━━━ SOURCE INFORMATION ━━━

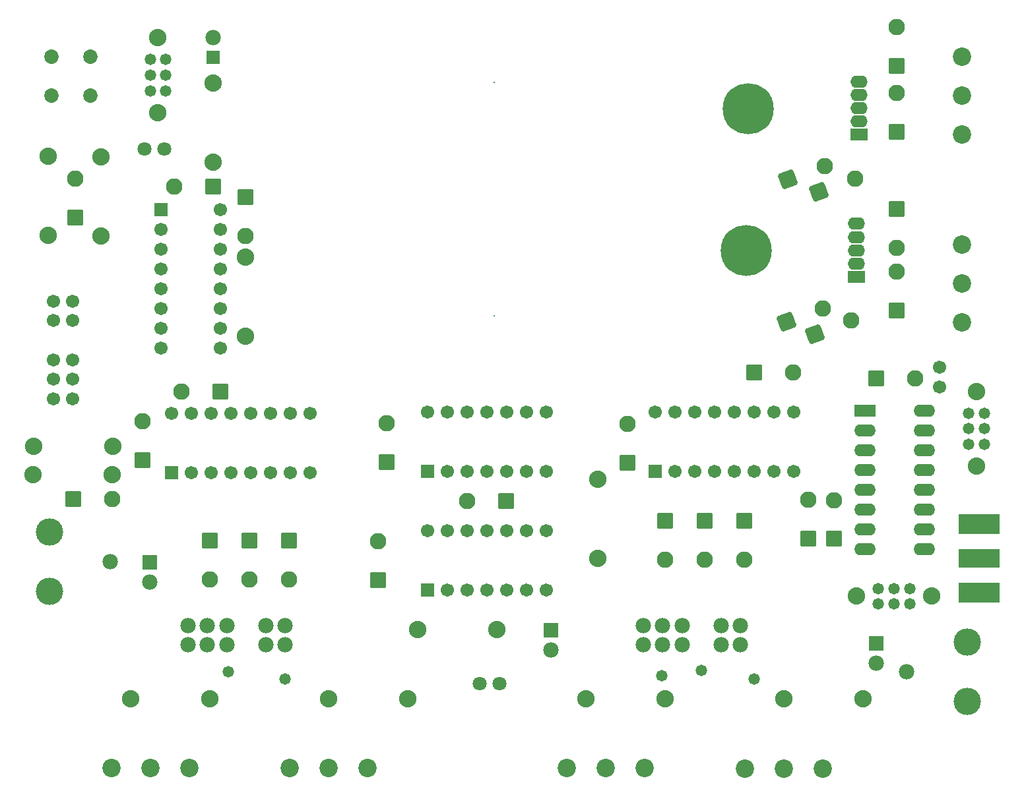
<source format=gts>
G04*
G04 #@! TF.GenerationSoftware,Altium Limited,Altium Designer,20.1.11 (218)*
G04*
G04 Layer_Color=8388736*
%FSLAX23Y23*%
%MOIN*%
G70*
G04*
G04 #@! TF.SameCoordinates,61B52F32-3D36-43F7-9E25-D9CFD543C360*
G04*
G04*
G04 #@! TF.FilePolarity,Negative*
G04*
G01*
G75*
%ADD21R,0.208X0.103*%
%ADD22R,0.208X0.098*%
G04:AMPARAMS|DCode=23|XSize=83mil|YSize=83mil|CornerRadius=13mil|HoleSize=0mil|Usage=FLASHONLY|Rotation=270.000|XOffset=0mil|YOffset=0mil|HoleType=Round|Shape=RoundedRectangle|*
%AMROUNDEDRECTD23*
21,1,0.083,0.056,0,0,270.0*
21,1,0.056,0.083,0,0,270.0*
1,1,0.027,-0.028,-0.028*
1,1,0.027,-0.028,0.028*
1,1,0.027,0.028,0.028*
1,1,0.027,0.028,-0.028*
%
%ADD23ROUNDEDRECTD23*%
%ADD24C,0.083*%
G04:AMPARAMS|DCode=25|XSize=83mil|YSize=83mil|CornerRadius=13mil|HoleSize=0mil|Usage=FLASHONLY|Rotation=180.000|XOffset=0mil|YOffset=0mil|HoleType=Round|Shape=RoundedRectangle|*
%AMROUNDEDRECTD25*
21,1,0.083,0.056,0,0,180.0*
21,1,0.056,0.083,0,0,180.0*
1,1,0.027,-0.028,0.028*
1,1,0.027,0.028,0.028*
1,1,0.027,0.028,-0.028*
1,1,0.027,-0.028,-0.028*
%
%ADD25ROUNDEDRECTD25*%
%ADD26C,0.088*%
%ADD27C,0.067*%
%ADD28R,0.067X0.067*%
%ADD29R,0.108X0.063*%
%ADD30O,0.108X0.063*%
%ADD31C,0.138*%
%ADD32C,0.078*%
%ADD33C,0.058*%
%ADD34R,0.087X0.063*%
%ADD35O,0.087X0.063*%
%ADD36C,0.258*%
%ADD37C,0.008*%
%ADD38C,0.093*%
%ADD39C,0.071*%
%ADD40R,0.071X0.071*%
G04:AMPARAMS|DCode=41|XSize=83mil|YSize=83mil|CornerRadius=13mil|HoleSize=0mil|Usage=FLASHONLY|Rotation=20.000|XOffset=0mil|YOffset=0mil|HoleType=Round|Shape=RoundedRectangle|*
%AMROUNDEDRECTD41*
21,1,0.083,0.056,0,0,20.0*
21,1,0.056,0.083,0,0,20.0*
1,1,0.027,0.036,-0.017*
1,1,0.027,-0.017,-0.036*
1,1,0.027,-0.036,0.017*
1,1,0.027,0.017,0.036*
%
%ADD41ROUNDEDRECTD41*%
%ADD42R,0.078X0.078*%
%ADD43R,0.067X0.067*%
%ADD44C,0.073*%
D21*
X5589Y2382D02*
D03*
X5589Y2036D02*
D03*
D22*
X5589Y2209D02*
D03*
D23*
X1880Y4036D02*
D03*
X4723Y2309D02*
D03*
X4854Y2308D02*
D03*
X5172Y4700D02*
D03*
X5171Y3975D02*
D03*
X1361Y2705D02*
D03*
X5170Y4367D02*
D03*
X5170Y3462D02*
D03*
X3810Y2692D02*
D03*
X2595Y2697D02*
D03*
X2550Y2099D02*
D03*
X1021Y3932D02*
D03*
X1700Y2298D02*
D03*
X1900Y2298D02*
D03*
X2100Y2298D02*
D03*
X4000Y2398D02*
D03*
X4200Y2398D02*
D03*
X4400Y2398D02*
D03*
D24*
X1880Y3839D02*
D03*
X1521Y4089D02*
D03*
X1207Y2508D02*
D03*
X4723Y2505D02*
D03*
X4854Y2504D02*
D03*
X5172Y4896D02*
D03*
X5171Y3779D02*
D03*
X1361Y2901D02*
D03*
X4797Y3474D02*
D03*
X4940Y3411D02*
D03*
X5170Y4563D02*
D03*
X4960Y4129D02*
D03*
X4806Y4193D02*
D03*
X5170Y3658D02*
D03*
X5263Y3120D02*
D03*
X3810Y2888D02*
D03*
X2595Y2893D02*
D03*
X2550Y2295D02*
D03*
X1021Y4128D02*
D03*
X3002Y2500D02*
D03*
X1558Y3051D02*
D03*
X1700Y2102D02*
D03*
X1900Y2102D02*
D03*
X2100Y2102D02*
D03*
X4648Y3150D02*
D03*
X4000Y2202D02*
D03*
X4200Y2202D02*
D03*
X4400Y2202D02*
D03*
D25*
X1718Y4089D02*
D03*
X1010Y2508D02*
D03*
X5067Y3120D02*
D03*
X3198Y2500D02*
D03*
X1754Y3051D02*
D03*
X4452Y3150D02*
D03*
D26*
X1880Y3333D02*
D03*
X1880Y3733D02*
D03*
X811Y2775D02*
D03*
X1211Y2775D02*
D03*
X1208Y2632D02*
D03*
X808Y2632D02*
D03*
X5346Y2018D02*
D03*
X4968Y2018D02*
D03*
X5574Y2676D02*
D03*
X5574Y3054D02*
D03*
X1439Y4463D02*
D03*
X1439Y4841D02*
D03*
X1719Y4213D02*
D03*
X1719Y4613D02*
D03*
X1150Y3840D02*
D03*
X1150Y4240D02*
D03*
X884Y4241D02*
D03*
X884Y3841D02*
D03*
X3660Y2210D02*
D03*
X3660Y2610D02*
D03*
X3150Y1850D02*
D03*
X2750Y1850D02*
D03*
X2300Y1500D02*
D03*
X2700Y1500D02*
D03*
X1700Y1500D02*
D03*
X1300Y1500D02*
D03*
X3600Y1500D02*
D03*
X4000Y1500D02*
D03*
X4600Y1500D02*
D03*
X5000Y1500D02*
D03*
D27*
X1754Y3271D02*
D03*
X1754Y3371D02*
D03*
X1754Y3471D02*
D03*
X1754Y3571D02*
D03*
X1754Y3671D02*
D03*
X1754Y3771D02*
D03*
X1754Y3871D02*
D03*
X1754Y3971D02*
D03*
X1454Y3271D02*
D03*
X1454Y3371D02*
D03*
X1454Y3471D02*
D03*
X1454Y3571D02*
D03*
X1454Y3671D02*
D03*
X1454Y3771D02*
D03*
X1454Y3871D02*
D03*
X910Y3017D02*
D03*
X910Y3115D02*
D03*
X910Y3214D02*
D03*
X910Y3411D02*
D03*
X910Y3509D02*
D03*
X1008Y3017D02*
D03*
X1008Y3115D02*
D03*
X1008Y3214D02*
D03*
X1008Y3411D02*
D03*
X1008Y3509D02*
D03*
X5388Y3177D02*
D03*
X5388Y3077D02*
D03*
X4050Y2650D02*
D03*
X4150Y2650D02*
D03*
X4250Y2650D02*
D03*
X4350Y2650D02*
D03*
X4450Y2650D02*
D03*
X4550Y2650D02*
D03*
X4650Y2650D02*
D03*
X3950Y2950D02*
D03*
X4050Y2950D02*
D03*
X4150Y2950D02*
D03*
X4250Y2950D02*
D03*
X4350Y2950D02*
D03*
X4450Y2950D02*
D03*
X4550Y2950D02*
D03*
X4650Y2950D02*
D03*
X3400Y2950D02*
D03*
X3300Y2950D02*
D03*
X3200Y2950D02*
D03*
X3100Y2950D02*
D03*
X3000Y2950D02*
D03*
X2900Y2950D02*
D03*
X2800Y2950D02*
D03*
X3400Y2650D02*
D03*
X3300Y2650D02*
D03*
X3200Y2650D02*
D03*
X3100Y2650D02*
D03*
X3000Y2650D02*
D03*
X2900Y2650D02*
D03*
X1606Y2643D02*
D03*
X1706Y2643D02*
D03*
X1806Y2643D02*
D03*
X1906Y2643D02*
D03*
X2006Y2643D02*
D03*
X2106Y2643D02*
D03*
X2206Y2643D02*
D03*
X1506Y2943D02*
D03*
X1606Y2943D02*
D03*
X1706Y2943D02*
D03*
X1806Y2943D02*
D03*
X1906Y2943D02*
D03*
X2006Y2943D02*
D03*
X2106Y2943D02*
D03*
X2206Y2943D02*
D03*
X3400Y2350D02*
D03*
X3300Y2350D02*
D03*
X3200Y2350D02*
D03*
X3100Y2350D02*
D03*
X3000Y2350D02*
D03*
X2900Y2350D02*
D03*
X2800Y2350D02*
D03*
X3400Y2050D02*
D03*
X3300Y2050D02*
D03*
X3200Y2050D02*
D03*
X3100Y2050D02*
D03*
X3000Y2050D02*
D03*
X2900Y2050D02*
D03*
D28*
X1454Y3971D02*
D03*
D29*
X5012Y2956D02*
D03*
D30*
X5012Y2856D02*
D03*
X5012Y2756D02*
D03*
X5012Y2656D02*
D03*
X5012Y2556D02*
D03*
X5012Y2456D02*
D03*
X5012Y2356D02*
D03*
X5012Y2256D02*
D03*
X5312Y2956D02*
D03*
X5312Y2856D02*
D03*
X5312Y2756D02*
D03*
X5312Y2656D02*
D03*
X5312Y2556D02*
D03*
X5312Y2456D02*
D03*
X5312Y2356D02*
D03*
X5312Y2256D02*
D03*
D31*
X890Y2043D02*
D03*
X890Y2342D02*
D03*
X5528Y1786D02*
D03*
X5528Y1487D02*
D03*
D32*
X1197Y2192D02*
D03*
X5221Y1637D02*
D03*
X1719Y4841D02*
D03*
X3425Y1745D02*
D03*
X5067Y1680D02*
D03*
X1397Y2088D02*
D03*
X1590Y1870D02*
D03*
X1688Y1870D02*
D03*
X1787Y1870D02*
D03*
X1984Y1870D02*
D03*
X2082Y1870D02*
D03*
X1590Y1772D02*
D03*
X1688Y1772D02*
D03*
X1787Y1772D02*
D03*
X1984Y1772D02*
D03*
X2082Y1772D02*
D03*
X3890Y1870D02*
D03*
X3988Y1870D02*
D03*
X4087Y1870D02*
D03*
X4284Y1870D02*
D03*
X4382Y1870D02*
D03*
X3890Y1772D02*
D03*
X3988Y1772D02*
D03*
X4087Y1772D02*
D03*
X4284Y1772D02*
D03*
X4382Y1772D02*
D03*
D33*
X5236Y1979D02*
D03*
X5157Y1979D02*
D03*
X5078Y1979D02*
D03*
X5236Y2057D02*
D03*
X5157Y2057D02*
D03*
X5078Y2057D02*
D03*
X5535Y2786D02*
D03*
X5535Y2865D02*
D03*
X5535Y2944D02*
D03*
X5613Y2786D02*
D03*
X5613Y2865D02*
D03*
X5613Y2944D02*
D03*
X1400Y4573D02*
D03*
X1400Y4652D02*
D03*
X1400Y4731D02*
D03*
X1478Y4573D02*
D03*
X1478Y4652D02*
D03*
X1478Y4731D02*
D03*
X4451Y1599D02*
D03*
X4183Y1642D02*
D03*
X3985Y1616D02*
D03*
X1795Y1635D02*
D03*
X2080Y1600D02*
D03*
D34*
X4969Y3633D02*
D03*
X4980Y4351D02*
D03*
D35*
X4969Y3700D02*
D03*
X4969Y3767D02*
D03*
X4969Y3834D02*
D03*
X4969Y3901D02*
D03*
X4980Y4619D02*
D03*
X4980Y4552D02*
D03*
X4980Y4485D02*
D03*
X4980Y4418D02*
D03*
D36*
X4411Y3767D02*
D03*
X4422Y4484D02*
D03*
D37*
X3137Y4617D02*
D03*
X3137Y3435D02*
D03*
D38*
X4403Y1145D02*
D03*
X4600Y1145D02*
D03*
X4797Y1145D02*
D03*
X5500Y4747D02*
D03*
X5500Y4550D02*
D03*
X5500Y4353D02*
D03*
X5500Y3797D02*
D03*
X5500Y3600D02*
D03*
X5500Y3403D02*
D03*
X2497Y1150D02*
D03*
X2300Y1150D02*
D03*
X2103Y1150D02*
D03*
X1597Y1150D02*
D03*
X1400Y1150D02*
D03*
X1203Y1150D02*
D03*
X3897Y1150D02*
D03*
X3700Y1150D02*
D03*
X3503Y1150D02*
D03*
D39*
X1472Y4278D02*
D03*
X1372Y4278D02*
D03*
X3165Y1575D02*
D03*
X3065Y1575D02*
D03*
D40*
X1719Y4741D02*
D03*
D41*
X4613Y3406D02*
D03*
X4756Y3343D02*
D03*
X4776Y4061D02*
D03*
X4622Y4125D02*
D03*
D42*
X3425Y1845D02*
D03*
X5067Y1780D02*
D03*
X1397Y2188D02*
D03*
D43*
X3950Y2650D02*
D03*
X2800Y2650D02*
D03*
X1506Y2643D02*
D03*
X2800Y2050D02*
D03*
D44*
X900Y4746D02*
D03*
X1097Y4746D02*
D03*
X1097Y4549D02*
D03*
X900Y4549D02*
D03*
M02*

</source>
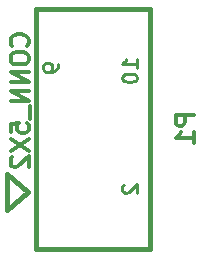
<source format=gbo>
G04 (created by PCBNEW-RS274X (2011-07-19)-testing) date Tue 10 Jan 2012 02:34:43 PM PST*
G01*
G70*
G90*
%MOIN*%
G04 Gerber Fmt 3.4, Leading zero omitted, Abs format*
%FSLAX34Y34*%
G04 APERTURE LIST*
%ADD10C,0.006000*%
%ADD11C,0.015000*%
%ADD12C,0.012000*%
%ADD13C,0.010000*%
G04 APERTURE END LIST*
G54D10*
G54D11*
X55900Y-29000D02*
X55900Y-21000D01*
X55900Y-21000D02*
X52100Y-21000D01*
X52100Y-21000D02*
X52100Y-29000D01*
X52100Y-29000D02*
X55900Y-29000D01*
X51126Y-27717D02*
X51126Y-26535D01*
X51839Y-27112D02*
X51139Y-27712D01*
X51140Y-26512D02*
X51840Y-27112D01*
G54D12*
X57343Y-24558D02*
X56743Y-24558D01*
X56743Y-24786D01*
X56771Y-24844D01*
X56800Y-24872D01*
X56857Y-24901D01*
X56943Y-24901D01*
X57000Y-24872D01*
X57029Y-24844D01*
X57057Y-24786D01*
X57057Y-24558D01*
X57343Y-25472D02*
X57343Y-25129D01*
X57343Y-25301D02*
X56743Y-25301D01*
X56829Y-25244D01*
X56886Y-25186D01*
X56914Y-25129D01*
X51786Y-22233D02*
X51814Y-22204D01*
X51843Y-22118D01*
X51843Y-22061D01*
X51814Y-21976D01*
X51757Y-21918D01*
X51700Y-21890D01*
X51586Y-21861D01*
X51500Y-21861D01*
X51386Y-21890D01*
X51329Y-21918D01*
X51271Y-21976D01*
X51243Y-22061D01*
X51243Y-22118D01*
X51271Y-22204D01*
X51300Y-22233D01*
X51243Y-22604D02*
X51243Y-22718D01*
X51271Y-22776D01*
X51329Y-22833D01*
X51443Y-22861D01*
X51643Y-22861D01*
X51757Y-22833D01*
X51814Y-22776D01*
X51843Y-22718D01*
X51843Y-22604D01*
X51814Y-22547D01*
X51757Y-22490D01*
X51643Y-22461D01*
X51443Y-22461D01*
X51329Y-22490D01*
X51271Y-22547D01*
X51243Y-22604D01*
X51843Y-23119D02*
X51243Y-23119D01*
X51843Y-23462D01*
X51243Y-23462D01*
X51843Y-23748D02*
X51243Y-23748D01*
X51843Y-24091D01*
X51243Y-24091D01*
X51900Y-24234D02*
X51900Y-24691D01*
X51243Y-25120D02*
X51243Y-24834D01*
X51529Y-24805D01*
X51500Y-24834D01*
X51471Y-24891D01*
X51471Y-25034D01*
X51500Y-25091D01*
X51529Y-25120D01*
X51586Y-25148D01*
X51729Y-25148D01*
X51786Y-25120D01*
X51814Y-25091D01*
X51843Y-25034D01*
X51843Y-24891D01*
X51814Y-24834D01*
X51786Y-24805D01*
X51243Y-25348D02*
X51843Y-25748D01*
X51243Y-25748D02*
X51843Y-25348D01*
X51300Y-25947D02*
X51271Y-25976D01*
X51243Y-26033D01*
X51243Y-26176D01*
X51271Y-26233D01*
X51300Y-26262D01*
X51357Y-26290D01*
X51414Y-26290D01*
X51500Y-26262D01*
X51843Y-25919D01*
X51843Y-26290D01*
G54D13*
X55462Y-22976D02*
X55462Y-22690D01*
X55462Y-22833D02*
X54962Y-22833D01*
X55034Y-22785D01*
X55081Y-22738D01*
X55105Y-22690D01*
X54962Y-23285D02*
X54962Y-23333D01*
X54986Y-23381D01*
X55010Y-23404D01*
X55058Y-23428D01*
X55153Y-23452D01*
X55272Y-23452D01*
X55367Y-23428D01*
X55415Y-23404D01*
X55439Y-23381D01*
X55462Y-23333D01*
X55462Y-23285D01*
X55439Y-23238D01*
X55415Y-23214D01*
X55367Y-23190D01*
X55272Y-23166D01*
X55153Y-23166D01*
X55058Y-23190D01*
X55010Y-23214D01*
X54986Y-23238D01*
X54962Y-23285D01*
X52824Y-22858D02*
X52824Y-22953D01*
X52801Y-23001D01*
X52777Y-23025D01*
X52705Y-23072D01*
X52610Y-23096D01*
X52420Y-23096D01*
X52372Y-23072D01*
X52348Y-23048D01*
X52324Y-23001D01*
X52324Y-22905D01*
X52348Y-22858D01*
X52372Y-22834D01*
X52420Y-22810D01*
X52539Y-22810D01*
X52586Y-22834D01*
X52610Y-22858D01*
X52634Y-22905D01*
X52634Y-23001D01*
X52610Y-23048D01*
X52586Y-23072D01*
X52539Y-23096D01*
X55010Y-26865D02*
X54986Y-26889D01*
X54962Y-26937D01*
X54962Y-27056D01*
X54986Y-27103D01*
X55010Y-27127D01*
X55058Y-27151D01*
X55105Y-27151D01*
X55177Y-27127D01*
X55462Y-26841D01*
X55462Y-27151D01*
M02*

</source>
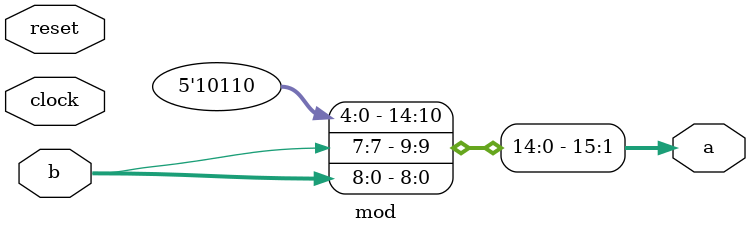
<source format=v>
module mod(clock,reset,b,a);
	input clock;
	input reset;

	input [8:0]b;
	output [19:0]a;

	assign a[10] = b[7];
	assign a[9:1] = b;
	assign a[12:11] = 2'b10;
	assign a[15:13] = 5;
	endmodule

</source>
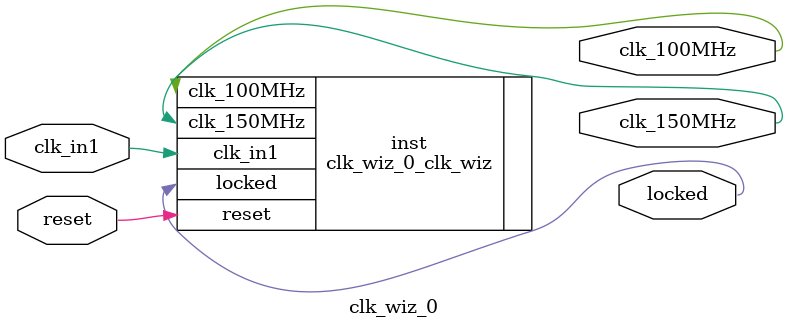
<source format=v>


`timescale 1ps/1ps

(* CORE_GENERATION_INFO = "clk_wiz_0,clk_wiz_v6_0_13_0_0,{component_name=clk_wiz_0,use_phase_alignment=true,use_min_o_jitter=false,use_max_i_jitter=false,use_dyn_phase_shift=false,use_inclk_switchover=false,use_dyn_reconfig=false,enable_axi=0,feedback_source=FDBK_AUTO,PRIMITIVE=MMCM,num_out_clk=2,clkin1_period=10.000,clkin2_period=10.000,use_power_down=false,use_reset=true,use_locked=true,use_inclk_stopped=false,feedback_type=SINGLE,CLOCK_MGR_TYPE=NA,manual_override=false}" *)

module clk_wiz_0 
 (
  // Clock out ports
  output        clk_100MHz,
  output        clk_150MHz,
  // Status and control signals
  input         reset,
  output        locked,
 // Clock in ports
  input         clk_in1
 );

  clk_wiz_0_clk_wiz inst
  (
  // Clock out ports  
  .clk_100MHz(clk_100MHz),
  .clk_150MHz(clk_150MHz),
  // Status and control signals               
  .reset(reset), 
  .locked(locked),
 // Clock in ports
  .clk_in1(clk_in1)
  );

endmodule

</source>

━━━

TASK DIRECTIONS:
Each line with the word "DCode" in the records above belongs in the result; copy all of them.

OUTPUT:
G04:AMPARAMS|DCode=23|XSize=83mil|YSize=83mil|CornerRadius=13mil|HoleSize=0mil|Usage=FLASHONLY|Rotation=270.000|XOffset=0mil|YOffset=0mil|HoleType=Round|Shape=RoundedRectangle|*
G04:AMPARAMS|DCode=25|XSize=83mil|YSize=83mil|CornerRadius=13mil|HoleSize=0mil|Usage=FLASHONLY|Rotation=180.000|XOffset=0mil|YOffset=0mil|HoleType=Round|Shape=RoundedRectangle|*
G04:AMPARAMS|DCode=41|XSize=83mil|YSize=83mil|CornerRadius=13mil|HoleSize=0mil|Usage=FLASHONLY|Rotation=20.000|XOffset=0mil|YOffset=0mil|HoleType=Round|Shape=RoundedRectangle|*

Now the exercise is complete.